Kuşkusuz fiziksel çekim bir romantik ilişkiyi başlatan en önemli faktördür. Ancak çekimi bir adım ileriye götürüp tanımı "ilişki"ye çevirecek olan şeyler, benzerliklerdir. Benzerlikler var olduğu ve ağır bastığı sürece hiç sıkıntı çıkmaz. Ta ki bir gün bir vesileyle ilk farklılık dikkatleri çekene kadar... Benzerliklerin hazzı hala ağır basarken deneyimlenen birkaç farklılık başta sorun yaratmaz. Tarafların hala "geçinmeye gönlü vardır".
Romantik ilişki biraz da beyin kimyasıyla ilgili olduğundan, her hazzın bir doyum noktasına ulaşması son derece doğaldır. En başta çok hoşa giden, adeta sarhoşluk duygusu veren tüm özellikler bir süre sonra beynin alışacağı ve hormon salgılamayı normal seviyeye indireceği bir uyarana dönüşür. Aslında bir ilişkinin gerçek ritmi ancak bu dönemde anlaşılabilir. Bu alışma döneminde ortaya çıkan farklılıklar, sayılarına veya ait oldukları kategoriye göre çok daha objektif olarak ve akıl süzgeciyle değerlendirilir. İşte bu noktada, her insan için "kırmızı çizgi" niteliği taşıyan değerler hariç, diğer tüm konularda ortaya çıkan farklılıklara yüklenen anlamlara dikkat etmek gerekir. Çünkü geçinmeye gönlü olmanın önündeki tek engel, farklılıkları yorumlama biçiminizdir.
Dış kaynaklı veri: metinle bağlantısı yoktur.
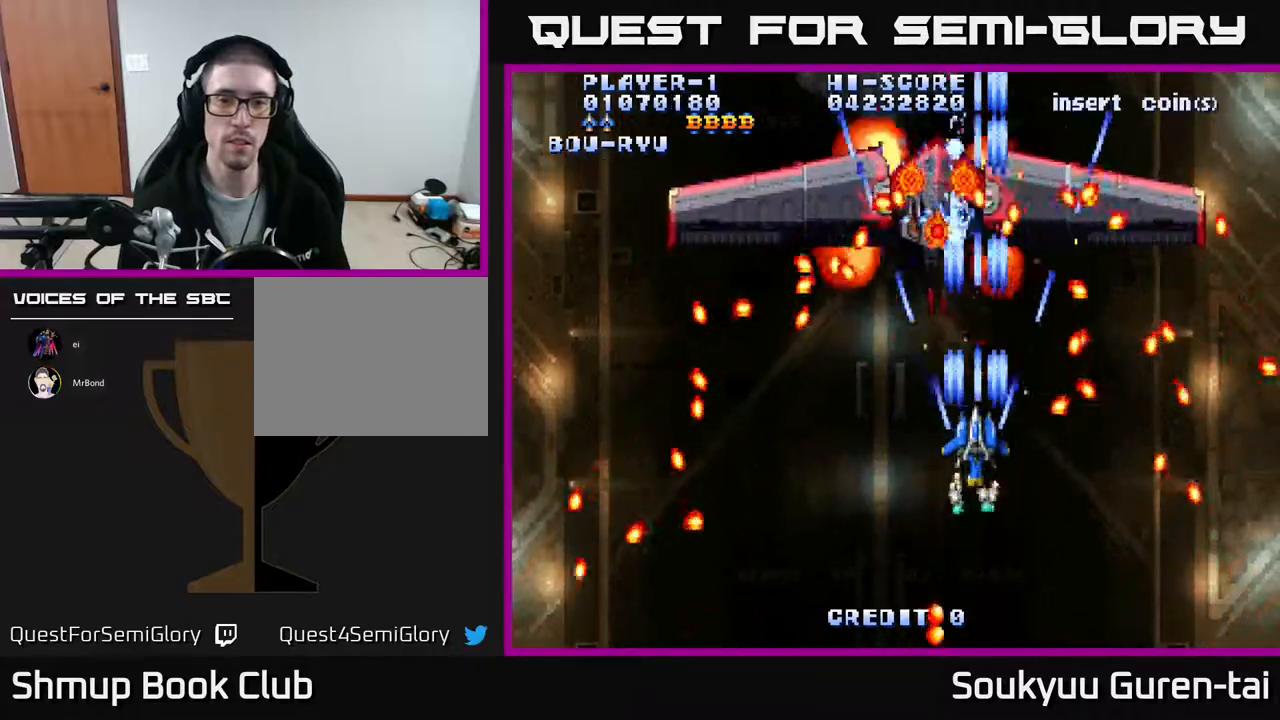
{"buttons": ["DPAD_DOWN"], "events": [[33, "A", "down"], [133, "A", "up"], [217, "A", "down"], [250, "DPAD_DOWN", "down"], [283, "A", "up"], [300, "DPAD_RIGHT", "down"], [350, "A", "down"], [417, "DPAD_RIGHT", "up"], [450, "A", "up"]]}
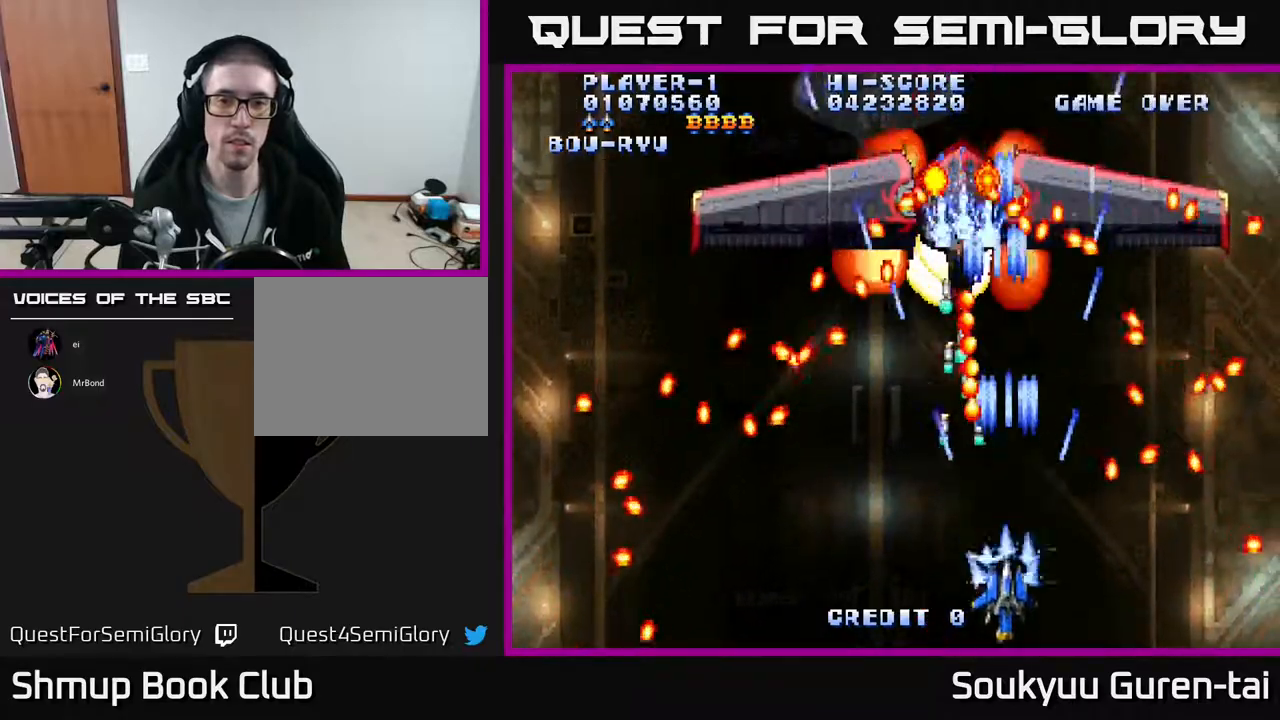
{"buttons": ["A"], "events": [[17, "A", "down"], [33, "DPAD_LEFT", "down"], [117, "DPAD_DOWN", "up"], [183, "DPAD_UP", "down"], [217, "DPAD_LEFT", "up"], [350, "DPAD_UP", "up"]]}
Eğer sizin için "kırmızı çizgi" niteliğinde, çok önem verdiğiniz ve özünüzü yansıtan bir değer (örn. dini pratikler, çocuk sahibi olmak, ekonomik kararlar, kök aile ilişkileri, vb. gibi) söz konusu olduğunda çok ayrı düştüğünüzü görüyorsanız, bu; ilişkinin varlığı ve ömrü açısından ciddiyetle düşünmeniz gereken durumdur. Ancak yaşamın gündelik uygulamaları konusunda görüş ayrılıkları varsa, bunlara aynı ciddi anlamı yüklemek ilişkiyi erken bir evrede aşırı yorabilir. Geçinmeye gönlü olma duruşu, bu aşamada birçok çift için can simidi gibidir. Çünkü bu duruş, farklılıklara rağmen yan yana durabileceğinize ve ortada buluşulabileceğine inanmaya dayanır. Bu inanç sizi karamsarlıktan, gerçek olmayan "niyet okumalardan" ve hepsinden önemlisi sabit fikirlilikten kurtarır.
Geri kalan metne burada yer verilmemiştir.